The death of Cato, by Pierre-Narcisse Guérin. (Credit: Wikipedia/Public Domain)

Appearances can be deceiving. Just above, you can see just another painting of just another bunch of old dead white guys. No big deal, right? Museums the world over have millions of them.

This isn’t just any old dead white guy who is bleeding out at the center of this piece, however. This is Cato the Younger or, as his contemporaries knew him, Marcus Porcius Cato Uticensis, a Stoic, scion of the late Roman Republic, a famously incorruptible statesman, and an advocate for liberty (or at least what passed for it in those days.) He set a standard for statesmanship that is no longer seen; I can think of no one practicing politics today who is fit to stand in Cato’s shadow.

His Maculate Origin

Born in 95 BC in the city of Rome, Cato quickly grew into a stubborn, willful child. The Greek-became-Roman-citizen Lucius Mestrius Plutarchus (Plutarch) chronicled several events from Cato’s life, including his refusal to support the Marsi in the Social War – despite having been dangled out a window by his ankles, said dangle having been carried out by the leader of the Marsi, one Quintus Poppaedius Silo. This was Cato’s first public display of ballsiness, and, while it is not our place to question Plutarch’s chronicling of these events, it’s important to note that Cato would have been around four years old at this time. 

It is from Plutarch's writing that we know as much as we do about Cato, as he wrote very little himself. Most of the history here is derived from his work.

During the dictatorship of Lucius Cornelius Sulla, the dictator often sought out the then-fourteen-year-old Cato and his brother Caepio for conversation, despite Cato’s outspoken opposition to the dictator. Cato’s tutor, Sarpedon, cautioned Cato about his opposition, noting that Sulla had taken a free hand in executing Roman nobles who opposed him; Cato replied by asking for a sword, after which Sarpedon somehow managed to curtail the boy’s public excursions.

Cato had quite a few notable relations. Among them: His half-sister, Servilia Major, was the long-standing mistress of Julius Caesar and the mother of Marcus Junius Brutus. At age 21, he married a woman about whom little is known but her name, Atilia; with her, he had two children, his son Marcus Porcius Cato and his daughter Porcia, who would later marry the same Marcus Junius Brutus. This connection would have significant meaning in the civil war that was to come.

|---|

• [Stated task 1] Do these statements agree with the passage on Cato the Younger? Answer yes or no for each, quoting the words of the passage that decide it: (a) Cato was born in Rome in 95 BC. (b) Cato's tutor was named Sarpedon. (c) Cato married Atilia when he was 25.
• [Stated task 2] In the passage on Cato the Younger, who dangled the young Cato out a window by his ankles?
The records have nothing to do with this work.

|---|

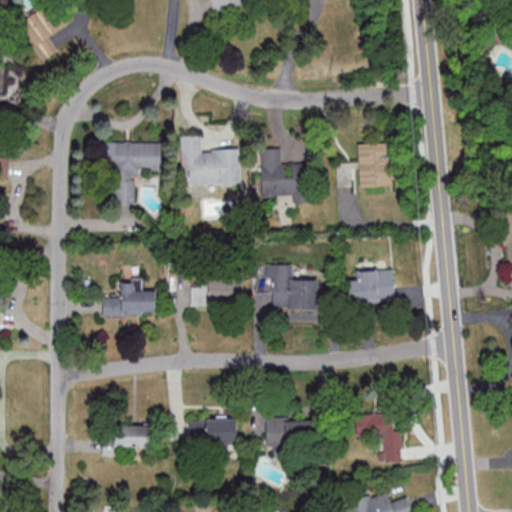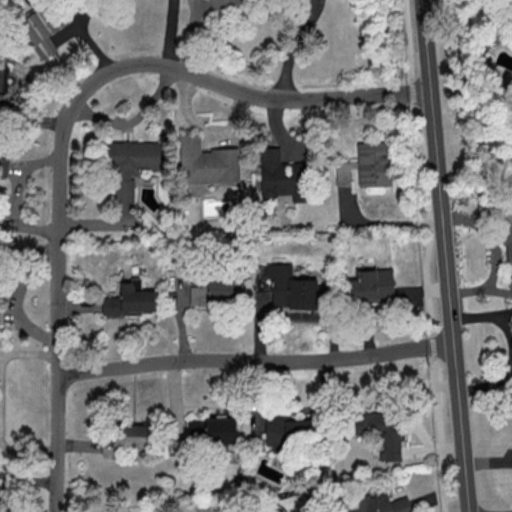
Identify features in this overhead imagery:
building: (228, 3)
building: (43, 32)
road: (170, 34)
building: (2, 76)
road: (64, 121)
building: (209, 164)
building: (375, 164)
building: (130, 168)
building: (283, 176)
building: (508, 246)
road: (442, 256)
building: (372, 287)
building: (292, 290)
building: (217, 293)
building: (131, 300)
road: (256, 363)
road: (1, 401)
building: (214, 431)
building: (383, 432)
building: (288, 433)
building: (123, 438)
building: (379, 505)
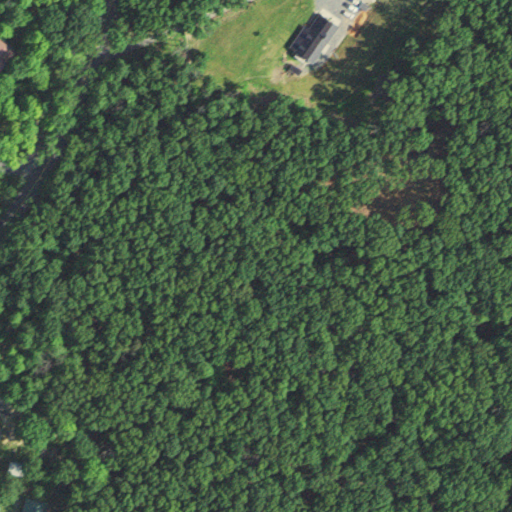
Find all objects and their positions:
road: (159, 26)
building: (4, 50)
road: (56, 114)
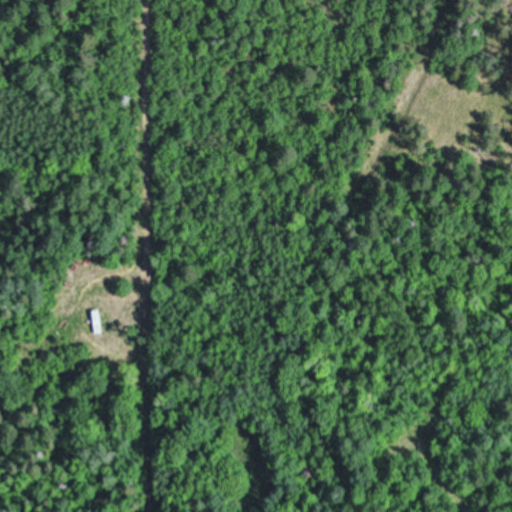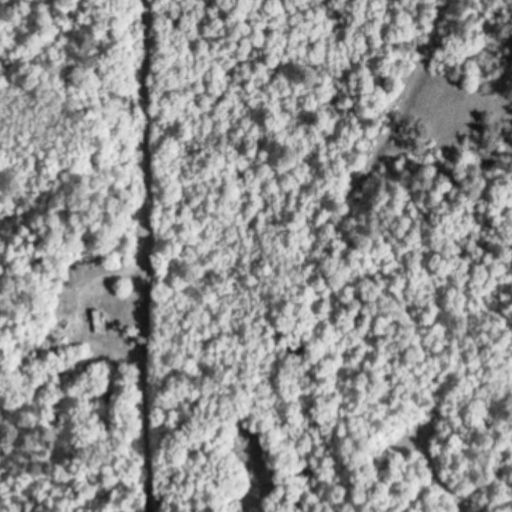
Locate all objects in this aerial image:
building: (96, 318)
building: (122, 373)
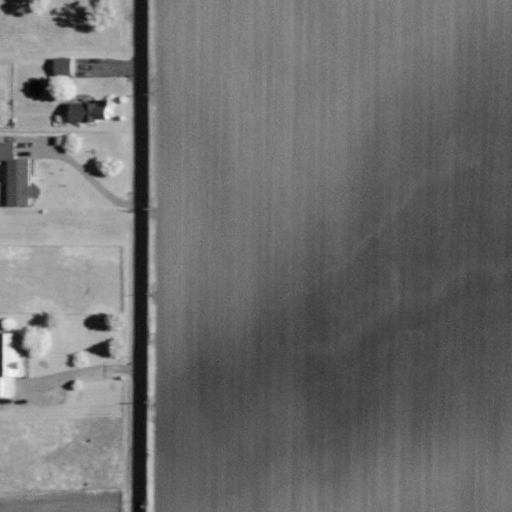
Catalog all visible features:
building: (65, 67)
building: (91, 112)
road: (82, 173)
building: (17, 176)
road: (140, 256)
building: (11, 363)
road: (82, 373)
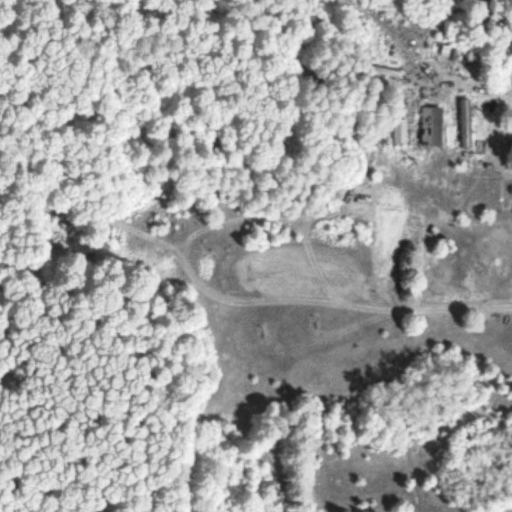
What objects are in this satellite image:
building: (309, 78)
building: (466, 123)
building: (432, 127)
building: (401, 128)
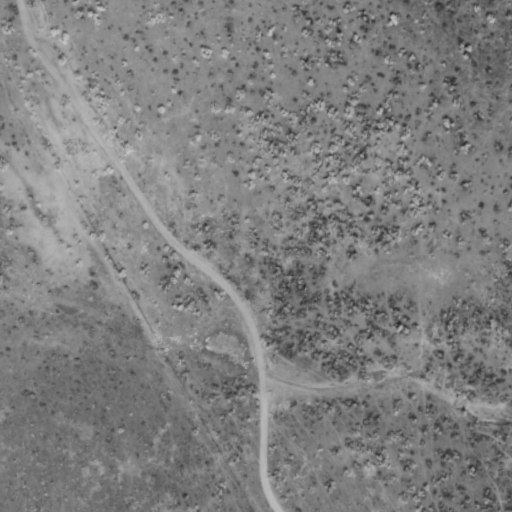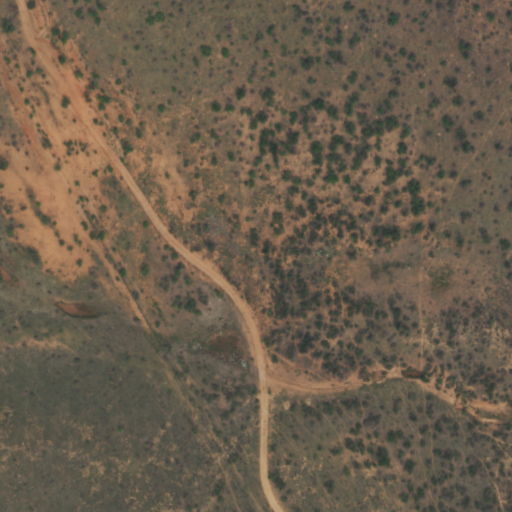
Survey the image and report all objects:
road: (205, 243)
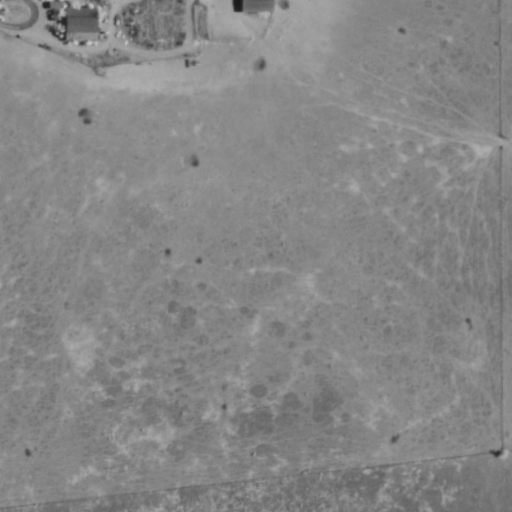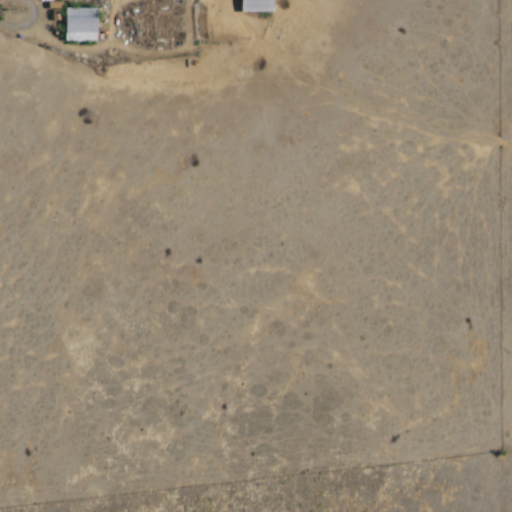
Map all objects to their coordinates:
road: (37, 20)
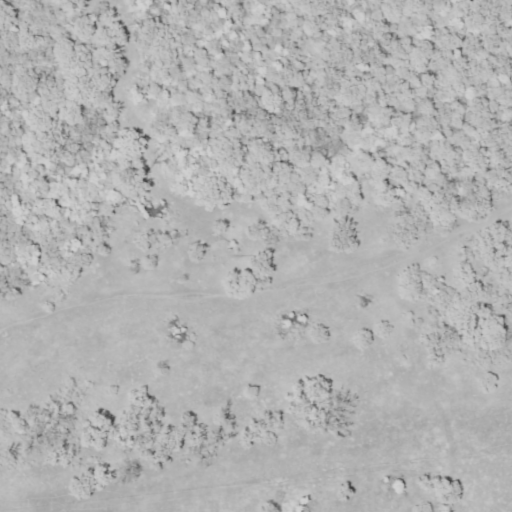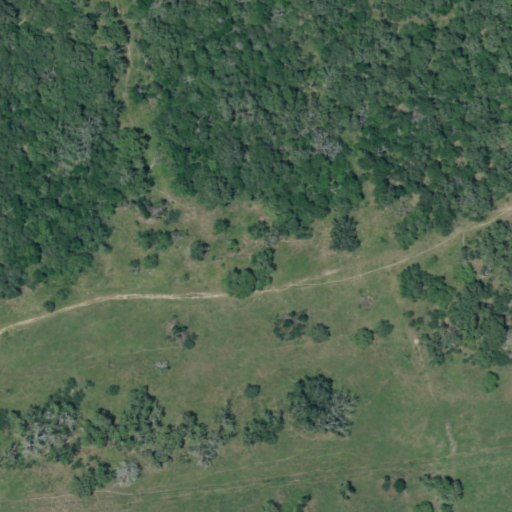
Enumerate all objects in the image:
road: (260, 260)
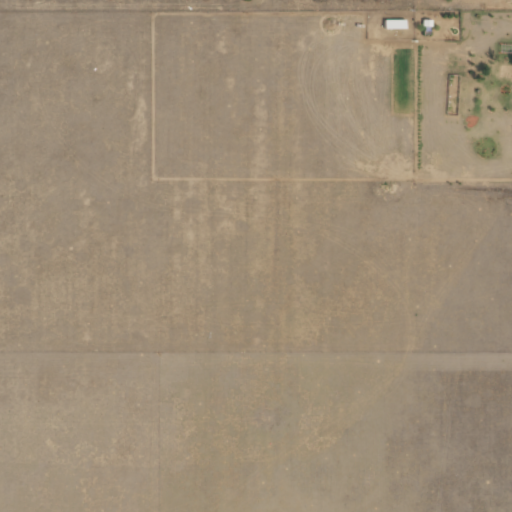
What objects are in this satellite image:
building: (394, 24)
airport: (256, 433)
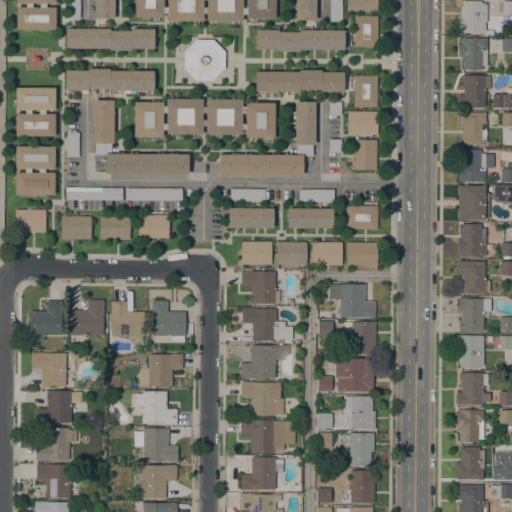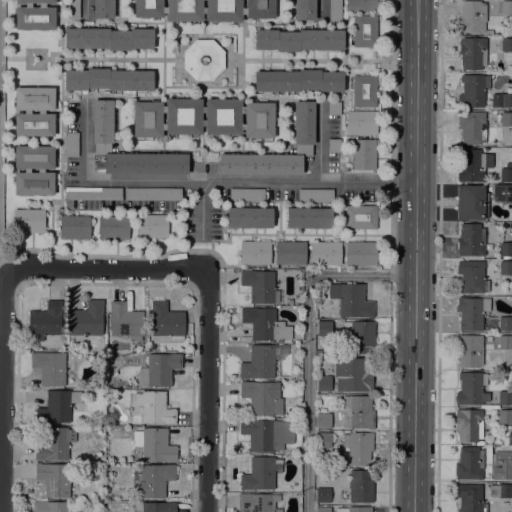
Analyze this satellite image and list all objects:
building: (34, 1)
building: (359, 5)
building: (361, 5)
building: (506, 7)
building: (506, 7)
building: (102, 8)
building: (146, 8)
building: (258, 8)
building: (73, 9)
road: (86, 9)
building: (103, 9)
building: (204, 9)
building: (303, 9)
building: (335, 9)
building: (202, 10)
building: (304, 10)
building: (34, 15)
building: (471, 16)
building: (472, 16)
building: (33, 18)
building: (363, 30)
building: (364, 30)
building: (107, 38)
building: (108, 38)
building: (297, 39)
building: (298, 39)
building: (506, 44)
building: (472, 52)
building: (471, 53)
building: (201, 59)
building: (203, 59)
building: (499, 65)
building: (106, 79)
building: (108, 79)
building: (297, 80)
building: (298, 80)
park: (1, 85)
building: (363, 90)
building: (364, 90)
building: (471, 90)
building: (472, 90)
building: (33, 98)
building: (501, 99)
building: (506, 100)
building: (334, 108)
building: (34, 111)
building: (202, 116)
building: (203, 117)
building: (505, 118)
building: (146, 119)
building: (258, 119)
building: (506, 119)
building: (302, 122)
building: (360, 122)
building: (361, 122)
building: (32, 124)
building: (101, 126)
building: (470, 126)
building: (471, 127)
road: (318, 141)
building: (72, 144)
building: (333, 145)
building: (128, 147)
building: (302, 149)
building: (277, 150)
building: (362, 154)
building: (364, 154)
building: (144, 163)
building: (258, 163)
building: (470, 165)
building: (471, 166)
building: (32, 170)
building: (33, 170)
building: (506, 174)
road: (213, 180)
building: (500, 192)
building: (93, 193)
building: (502, 193)
building: (153, 194)
building: (246, 194)
building: (315, 195)
building: (469, 202)
building: (470, 202)
road: (200, 210)
building: (359, 216)
building: (360, 216)
building: (248, 217)
building: (249, 217)
building: (307, 217)
building: (308, 217)
building: (28, 220)
building: (29, 220)
building: (505, 224)
building: (151, 225)
building: (151, 225)
building: (73, 227)
building: (74, 227)
building: (112, 227)
building: (114, 227)
building: (470, 239)
building: (470, 239)
building: (506, 248)
building: (505, 249)
building: (253, 252)
building: (255, 252)
building: (289, 252)
building: (290, 252)
building: (324, 252)
building: (325, 252)
building: (359, 253)
building: (361, 253)
road: (393, 256)
road: (416, 256)
road: (436, 256)
building: (505, 266)
building: (505, 267)
road: (106, 268)
building: (471, 276)
building: (471, 276)
building: (258, 285)
building: (260, 286)
building: (351, 299)
building: (350, 300)
building: (470, 312)
building: (471, 312)
building: (87, 318)
building: (85, 319)
building: (123, 319)
building: (164, 319)
building: (44, 320)
building: (44, 321)
building: (125, 321)
building: (166, 321)
building: (504, 322)
building: (264, 323)
building: (505, 323)
building: (264, 324)
building: (323, 327)
building: (324, 328)
building: (360, 335)
road: (305, 337)
building: (361, 337)
road: (0, 338)
building: (488, 338)
building: (504, 341)
building: (504, 341)
building: (468, 350)
building: (469, 350)
building: (318, 351)
building: (258, 362)
building: (258, 363)
building: (48, 366)
building: (53, 367)
building: (161, 368)
building: (159, 369)
building: (352, 374)
building: (353, 374)
building: (323, 382)
building: (324, 383)
building: (471, 388)
road: (207, 389)
building: (471, 389)
building: (261, 396)
building: (262, 397)
building: (504, 397)
building: (505, 397)
building: (56, 406)
building: (57, 406)
building: (153, 407)
building: (154, 407)
building: (356, 411)
building: (357, 412)
building: (504, 416)
building: (505, 416)
building: (321, 419)
building: (323, 420)
building: (467, 424)
building: (468, 424)
building: (266, 433)
building: (266, 433)
building: (323, 439)
building: (323, 439)
building: (53, 443)
building: (54, 444)
building: (154, 444)
building: (156, 445)
building: (357, 447)
building: (358, 447)
building: (468, 463)
building: (469, 463)
building: (505, 472)
building: (258, 474)
building: (258, 474)
building: (53, 478)
building: (54, 478)
building: (154, 479)
building: (155, 479)
building: (360, 485)
building: (359, 487)
building: (500, 490)
building: (500, 490)
building: (321, 494)
building: (323, 494)
building: (468, 497)
building: (470, 498)
building: (257, 502)
building: (258, 502)
building: (49, 506)
building: (49, 506)
building: (157, 506)
building: (158, 506)
building: (321, 509)
building: (323, 509)
building: (354, 509)
building: (357, 509)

|---|

• [Full solution 1]
(a) Yes: "Born in 95 BC in the city of Rome"
(b) Yes: "Cato’s tutor, Sarpedon"
(c) No: "At age 21, he married a woman about whom little is known but her name, Atilia"

• [Full solution 2] Quintus Poppaedius Silo, the leader of the Marsi.